Cette start-up veut créer de l’or… grâce à la fusion nucléaire
Une start-up veut produire de l’or par fusion nucléaire. Une méthode qui pourrait rentabiliser les futures centrales.
Par Victor KOSTIK
Temps de lecture : 2 minutes

Sommaire
- Un vieux rêve scientifique rattrapé par la technologie nucléaire
- Transmutation : une réaction physique connue, mais jamais exploitée à cette échelle
- Une couche de mercure intégrée à la paroi des futurs tokamaks
- 5 tonnes d’or par gigawatt : un potentiel économique colossal
- La fusion nucléaire, catalyseur d’un nouveau marché aurifère ?

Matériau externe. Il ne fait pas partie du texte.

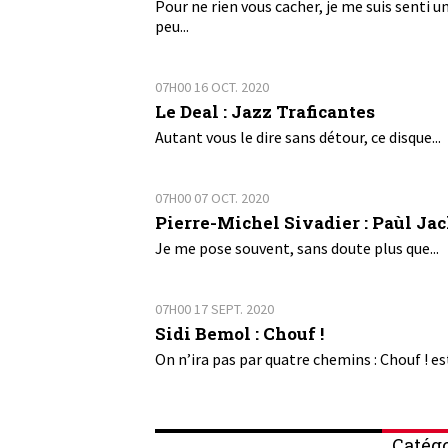
Pour ne rien vous cacher, je me suis senti u
peu...
07H00
16
OCT. 2020
Le Deal : Jazz Traficantes
Autant vous le dire sans détour, ce disque...
07H00
07
OCT. 2020
Pierre-Michel Sivadier : Paùl Ja
Je me pose souvent, sans doute plus que...
07H00
17
SEPT. 2020
Sidi Bemol : Chouf !
On n’ira pas par quatre chemins : Chouf ! est
Catégo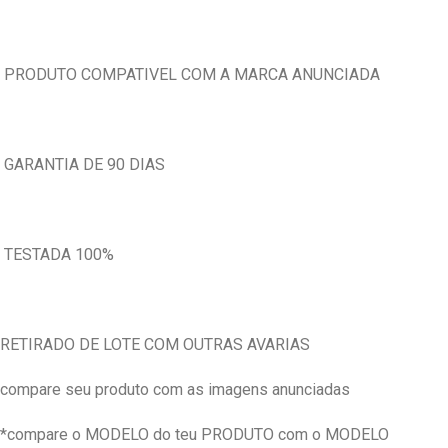
PRODUTO COMPATIVEL COM A MARCA ANUNCIADA
GARANTIA DE 90 DIAS
TESTADA 100%
RETIRADO DE LOTE COM OUTRAS AVARIAS
compare seu produto com as imagens anunciadas
*compare o MODELO do teu PRODUTO com o MODELO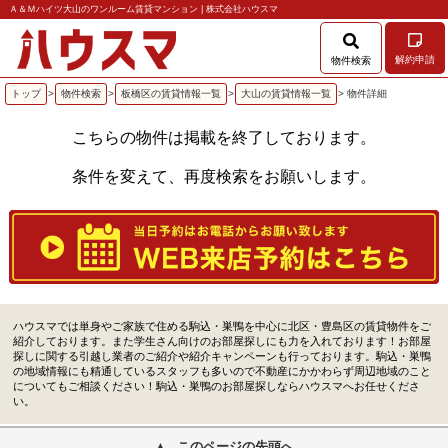
Ａ＆Ｍハイツ大山のワンルーム賃貸マンション | 株式会社ハウスマ
解約申請
物件検索
トップ
>
物件検索
>
板橋区の賃貸情報一覧
>
大山の賃貸情報一覧
> 物件詳細
こちらの物件は掲載を終了しております。
条件を変えて、再度検索をお願いします。
ハウスマでは単身やご家族で住める駒込・巣鴨を中心に北区・豊島区の賃貸物件をご
紹介しております。また学生さん向けのお部屋探しにも力を入れております！お部屋
探しに関する引越し業者のご紹介や紹介キャンペーンも行っております。駒込・巣鴨
の地域情報にも精通しているスタッフも多いので不動産にかかわらず周辺地域のこと
についてもご相談ください！駒込・巣鴨のお部屋探しならハウスマへお任せくださ
い。
このページの先頭へ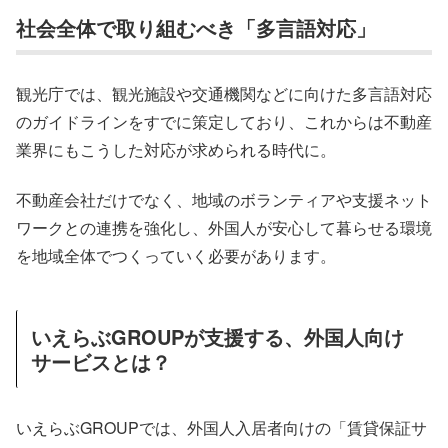
社会全体で取り組むべき「多言語対応」
観光庁では、観光施設や交通機関などに向けた多言語対応
のガイドラインをすでに策定しており、これからは不動産
業界にもこうした対応が求められる時代に。
不動産会社だけでなく、地域のボランティアや支援ネット
ワークとの連携を強化し、外国人が安心して暮らせる環境
を地域全体でつくっていく必要があります。
いえらぶGROUPが支援する、外国人向け
サービスとは？
いえらぶGROUPでは、外国人入居者向けの「賃貸保証サ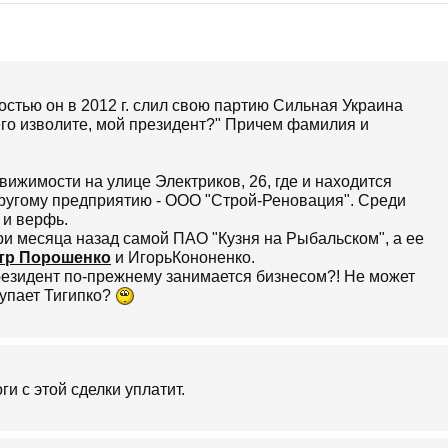
остью он в 2012 г. слил свою партию Сильная Украина
его изволите, мой президент?" Причем фамилия и
вижимости на улице Электриков, 26, где и находится
другому предприятию - ООО "Строй-Реновация". Среди
 и верфь.
и месяца назад самой ПАО "Кузня на Рыбальском", а ее
етр Порошенко
и ИгорьКононенко.
 Президент по-прежнему занимается бизнесом?! Не может
окупает Тигипко?
и с этой сделки уплатит.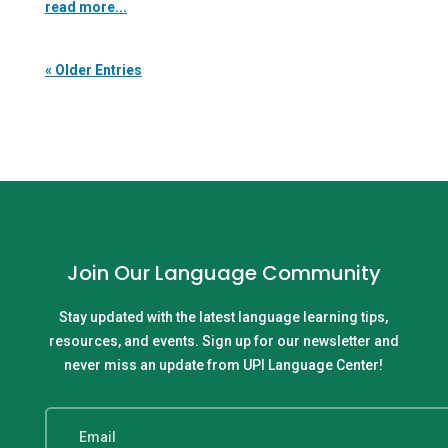
read more...
« Older Entries
Join Our Language Community
Stay updated with the latest language learning tips,
resources, and events. Sign up for our newsletter and
never miss an update from UPI Language Center!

- Entre science et marché, une technologie encore à valider
En bref
• La start-up américaine Marathon Fusion affirme pouvoir produire de l’or à partir de mercure grâce à la fusion nucléaire.
• Le processus repose sur une réaction de transmutation nucléaire utilisant les neutrons générés par un réacteur de type tokamak.
• Chaque gigawatt produit pourrait générer jusqu’à 5 tonnes d’or par an, soit 550 M$ au cours actuel.
• Ce modèle pourrait rentabiliser les centrales à fusion et accélérer leur développement mondial.
Un vieux rêve scientifique rattrapé par la technologie nucléaire
Transformer des éléments chimiques en or, autrefois apanage des alchimistes, revient aujourd’hui sur le devant de la scène… avec des arguments scientifiques. La société américaine Marathon Fusion, spécialisée dans les technologies nucléaires, affirme avoir mis au point une méthode théorique de production d’or à partir de mercure, en exploitant les propriétés physiques d’un réacteur à fusion.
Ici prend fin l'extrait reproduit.